Economy, Auto

Iran, France Sign Deal on Car Quality, Safety

Iran, France Sign Deal on Car Quality, SafetyIran, France Sign Deal on Car Quality, Safety

Iran Standards and Quality Inspection Company, Iran's Test and Research Auto Company and France's UTAC CERAM signed an agreement on September 11 to cooperate on testing and inspecting the quality and safety of cars.

The UTAC CERAM group provides services in all areas of land transport, namely regulation and approval, testing and technical expertise (environment, safety, durability and reliability), certification and driver training.

The agreement between the firms active in the areas of quality inspection standard monitoring follows the expansion of auto cooperation between local automotive firms such as Iran Khodro Company and SAIPA with French carmakers such as Renault and Peugeot, IRNA reported.

ITRAC is Iran's first comprehensive national automotive laboratory center while ISQI was founded to promote the quality of products and protect consumer rights by formulating standards required by industries for supervising the proper implementation of projects and service delivery.

Ashkan Golpayegani, CEO of ISQI, said the goals set for this new agreement are to test standards and carry out technical tests to help the auto industry move toward more environmental-friendly vehicles that produce less harmful emission.   

Following the latest agreement, new standards will be devised for testing and monitoring car quality. Golpayegani added that knowhow will be exchanged in the same area to improve local abilities.   

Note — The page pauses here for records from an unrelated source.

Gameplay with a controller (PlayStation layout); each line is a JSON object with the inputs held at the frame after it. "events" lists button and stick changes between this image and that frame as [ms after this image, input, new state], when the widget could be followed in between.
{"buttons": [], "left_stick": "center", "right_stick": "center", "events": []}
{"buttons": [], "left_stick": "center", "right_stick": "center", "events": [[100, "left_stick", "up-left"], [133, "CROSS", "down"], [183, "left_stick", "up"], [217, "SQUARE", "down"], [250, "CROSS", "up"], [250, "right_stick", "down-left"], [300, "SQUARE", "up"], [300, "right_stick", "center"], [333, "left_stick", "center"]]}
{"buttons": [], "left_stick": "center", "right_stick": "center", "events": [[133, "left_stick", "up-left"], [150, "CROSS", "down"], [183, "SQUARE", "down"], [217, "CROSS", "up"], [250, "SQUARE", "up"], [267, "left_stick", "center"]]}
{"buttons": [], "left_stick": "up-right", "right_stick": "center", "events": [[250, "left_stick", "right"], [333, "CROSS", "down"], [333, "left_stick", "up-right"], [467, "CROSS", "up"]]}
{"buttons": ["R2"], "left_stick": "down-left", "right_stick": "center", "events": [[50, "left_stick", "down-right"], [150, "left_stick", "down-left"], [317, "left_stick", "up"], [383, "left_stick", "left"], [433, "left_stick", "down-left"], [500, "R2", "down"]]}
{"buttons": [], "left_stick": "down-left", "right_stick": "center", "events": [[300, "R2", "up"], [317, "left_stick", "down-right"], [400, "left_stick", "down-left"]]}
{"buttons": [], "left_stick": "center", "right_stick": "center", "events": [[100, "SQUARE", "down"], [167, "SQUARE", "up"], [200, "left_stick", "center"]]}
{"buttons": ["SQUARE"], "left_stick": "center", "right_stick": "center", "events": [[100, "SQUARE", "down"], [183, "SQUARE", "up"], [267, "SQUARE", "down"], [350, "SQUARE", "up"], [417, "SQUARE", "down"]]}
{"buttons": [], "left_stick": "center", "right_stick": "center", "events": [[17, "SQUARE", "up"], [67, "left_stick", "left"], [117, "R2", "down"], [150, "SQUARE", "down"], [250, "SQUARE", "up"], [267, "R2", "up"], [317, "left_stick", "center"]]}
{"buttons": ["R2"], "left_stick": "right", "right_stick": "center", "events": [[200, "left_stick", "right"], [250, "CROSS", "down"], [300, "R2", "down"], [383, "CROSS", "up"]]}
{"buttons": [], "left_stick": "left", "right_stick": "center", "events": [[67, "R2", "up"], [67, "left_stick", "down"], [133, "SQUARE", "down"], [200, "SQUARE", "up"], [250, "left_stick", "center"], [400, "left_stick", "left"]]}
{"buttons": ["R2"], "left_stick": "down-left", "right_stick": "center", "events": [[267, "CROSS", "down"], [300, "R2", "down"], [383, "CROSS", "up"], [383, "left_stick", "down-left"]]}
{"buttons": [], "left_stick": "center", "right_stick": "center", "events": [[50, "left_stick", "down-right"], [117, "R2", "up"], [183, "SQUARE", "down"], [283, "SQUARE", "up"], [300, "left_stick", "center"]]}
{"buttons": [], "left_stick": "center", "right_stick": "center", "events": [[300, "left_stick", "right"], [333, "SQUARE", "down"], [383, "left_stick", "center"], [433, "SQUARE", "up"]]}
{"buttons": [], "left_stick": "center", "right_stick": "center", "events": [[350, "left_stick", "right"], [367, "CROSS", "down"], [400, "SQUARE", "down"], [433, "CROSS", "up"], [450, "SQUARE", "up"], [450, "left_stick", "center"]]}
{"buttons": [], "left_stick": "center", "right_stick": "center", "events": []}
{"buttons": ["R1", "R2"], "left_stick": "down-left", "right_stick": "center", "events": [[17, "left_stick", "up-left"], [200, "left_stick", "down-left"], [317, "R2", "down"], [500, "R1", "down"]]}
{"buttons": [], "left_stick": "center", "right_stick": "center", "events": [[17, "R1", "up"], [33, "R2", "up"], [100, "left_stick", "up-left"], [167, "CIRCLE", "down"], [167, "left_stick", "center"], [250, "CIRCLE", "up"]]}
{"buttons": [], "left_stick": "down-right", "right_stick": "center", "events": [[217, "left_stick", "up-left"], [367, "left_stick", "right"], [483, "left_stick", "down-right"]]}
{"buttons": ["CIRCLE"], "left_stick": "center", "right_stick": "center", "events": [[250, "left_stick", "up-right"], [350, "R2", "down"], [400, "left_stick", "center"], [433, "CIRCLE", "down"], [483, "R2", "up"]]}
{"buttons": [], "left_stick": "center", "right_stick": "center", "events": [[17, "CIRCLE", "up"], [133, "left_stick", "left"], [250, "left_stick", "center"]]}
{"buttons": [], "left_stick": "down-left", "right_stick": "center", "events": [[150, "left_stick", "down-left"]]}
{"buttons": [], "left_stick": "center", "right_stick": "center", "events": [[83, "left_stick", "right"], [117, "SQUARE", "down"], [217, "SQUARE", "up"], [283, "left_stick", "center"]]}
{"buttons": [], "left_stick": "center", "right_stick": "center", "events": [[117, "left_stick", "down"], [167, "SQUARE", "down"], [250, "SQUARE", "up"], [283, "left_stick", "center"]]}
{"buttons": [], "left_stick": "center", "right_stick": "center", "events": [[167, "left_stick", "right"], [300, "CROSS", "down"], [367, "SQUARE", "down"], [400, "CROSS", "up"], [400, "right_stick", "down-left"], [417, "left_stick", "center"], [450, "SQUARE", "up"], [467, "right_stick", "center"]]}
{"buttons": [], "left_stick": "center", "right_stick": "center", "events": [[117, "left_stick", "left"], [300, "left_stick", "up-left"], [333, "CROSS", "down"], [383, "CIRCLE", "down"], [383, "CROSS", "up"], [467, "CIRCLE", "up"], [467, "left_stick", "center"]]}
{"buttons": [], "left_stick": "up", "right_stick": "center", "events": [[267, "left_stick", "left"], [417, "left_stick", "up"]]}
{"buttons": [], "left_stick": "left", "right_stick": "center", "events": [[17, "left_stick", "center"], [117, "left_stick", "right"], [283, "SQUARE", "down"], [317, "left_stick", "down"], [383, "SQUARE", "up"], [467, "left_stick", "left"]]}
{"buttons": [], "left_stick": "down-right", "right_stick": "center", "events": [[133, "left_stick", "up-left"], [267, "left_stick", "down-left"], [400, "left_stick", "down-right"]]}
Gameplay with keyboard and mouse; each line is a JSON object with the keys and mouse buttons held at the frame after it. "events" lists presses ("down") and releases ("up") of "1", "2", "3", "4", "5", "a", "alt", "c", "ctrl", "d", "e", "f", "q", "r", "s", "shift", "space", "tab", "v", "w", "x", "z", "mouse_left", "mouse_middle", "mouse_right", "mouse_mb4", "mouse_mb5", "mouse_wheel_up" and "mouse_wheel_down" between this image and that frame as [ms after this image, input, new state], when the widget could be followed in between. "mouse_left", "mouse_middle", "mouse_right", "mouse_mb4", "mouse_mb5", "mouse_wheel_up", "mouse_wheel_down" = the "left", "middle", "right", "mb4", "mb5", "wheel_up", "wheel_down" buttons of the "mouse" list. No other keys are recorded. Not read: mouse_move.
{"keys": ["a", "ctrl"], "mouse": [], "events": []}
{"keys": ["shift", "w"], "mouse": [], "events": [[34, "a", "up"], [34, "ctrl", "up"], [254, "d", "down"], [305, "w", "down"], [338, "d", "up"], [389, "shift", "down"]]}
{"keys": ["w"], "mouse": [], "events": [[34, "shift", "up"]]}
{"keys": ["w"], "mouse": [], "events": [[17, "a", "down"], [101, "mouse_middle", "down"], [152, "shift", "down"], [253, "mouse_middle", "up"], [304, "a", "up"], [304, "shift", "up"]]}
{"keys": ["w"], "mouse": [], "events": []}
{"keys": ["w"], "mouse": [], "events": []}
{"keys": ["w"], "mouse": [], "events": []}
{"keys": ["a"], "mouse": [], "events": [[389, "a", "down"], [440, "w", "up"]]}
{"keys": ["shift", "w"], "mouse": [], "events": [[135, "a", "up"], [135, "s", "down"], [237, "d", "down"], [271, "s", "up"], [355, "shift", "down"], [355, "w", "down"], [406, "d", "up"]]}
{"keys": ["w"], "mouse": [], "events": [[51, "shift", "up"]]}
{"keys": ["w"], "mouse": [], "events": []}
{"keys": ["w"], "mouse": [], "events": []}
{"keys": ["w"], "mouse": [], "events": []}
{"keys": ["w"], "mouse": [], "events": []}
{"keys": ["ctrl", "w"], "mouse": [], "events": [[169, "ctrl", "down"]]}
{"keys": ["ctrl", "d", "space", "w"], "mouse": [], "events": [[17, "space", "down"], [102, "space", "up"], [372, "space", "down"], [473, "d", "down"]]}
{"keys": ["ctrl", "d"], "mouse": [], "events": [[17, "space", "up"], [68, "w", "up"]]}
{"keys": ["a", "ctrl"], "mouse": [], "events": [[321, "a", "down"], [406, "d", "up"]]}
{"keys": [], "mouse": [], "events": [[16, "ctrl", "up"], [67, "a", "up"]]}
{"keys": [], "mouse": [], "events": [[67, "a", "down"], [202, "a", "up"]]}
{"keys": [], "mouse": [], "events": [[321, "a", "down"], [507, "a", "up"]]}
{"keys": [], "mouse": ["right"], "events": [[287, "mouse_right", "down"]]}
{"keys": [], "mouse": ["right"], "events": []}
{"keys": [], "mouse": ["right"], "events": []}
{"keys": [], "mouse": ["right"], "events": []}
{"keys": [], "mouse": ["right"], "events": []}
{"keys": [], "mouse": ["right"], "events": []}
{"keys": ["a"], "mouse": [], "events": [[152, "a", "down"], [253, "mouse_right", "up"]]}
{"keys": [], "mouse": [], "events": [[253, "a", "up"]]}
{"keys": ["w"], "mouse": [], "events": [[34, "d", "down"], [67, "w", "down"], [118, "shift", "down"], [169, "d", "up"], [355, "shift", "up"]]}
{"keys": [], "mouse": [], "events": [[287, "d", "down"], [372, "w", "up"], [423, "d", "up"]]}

"A new consortium will be created to increase trade ties with Renault and Peugeot," he said. Golpayegani added that Iranian specialists will be trained and become familiar with the knowhow of their foreign counterparts, especially the criteria for standards tests and monitoring. "Joint investments will expand and local testing labs will receive improvements," he said.  

Ahmad Qalebani, a consultant at the Industrial Development and Renovation Organization of Iran, noted that in the past, most agreements Iran reached in the area of auto manufacturing and imports have been with French firms, particularly Peugeot and Renault, while some French auto part manufacturing firms have set up joint companies with Iranian auto parts makers.

Noting that most customers in Iran are dissatisfied with the quality of vehicles, Qalebani said vehicle testing and monitoring were a missing link in French-Iranian auto cooperation, and the new agreement will hopefully help remove obstacles" and increase customer satisfaction.  

Amirhossein Qanati, an official with the Ministry of Industries, Mining and Trade, noted that by bringing the latest achievements in both software and hardware, the new agreement can fill the void in this area.  

"As automotive technologies are constantly upgraded, the testing methods should also be updated," he said.

According to the goals set by the ministry, Iranian carmakers should annually produce 3 million cars by 2026 and export one-third of this figure.

This can only come about, if the quality of local-made cars gets a boost, a goal which the new agreement hopes to achieve.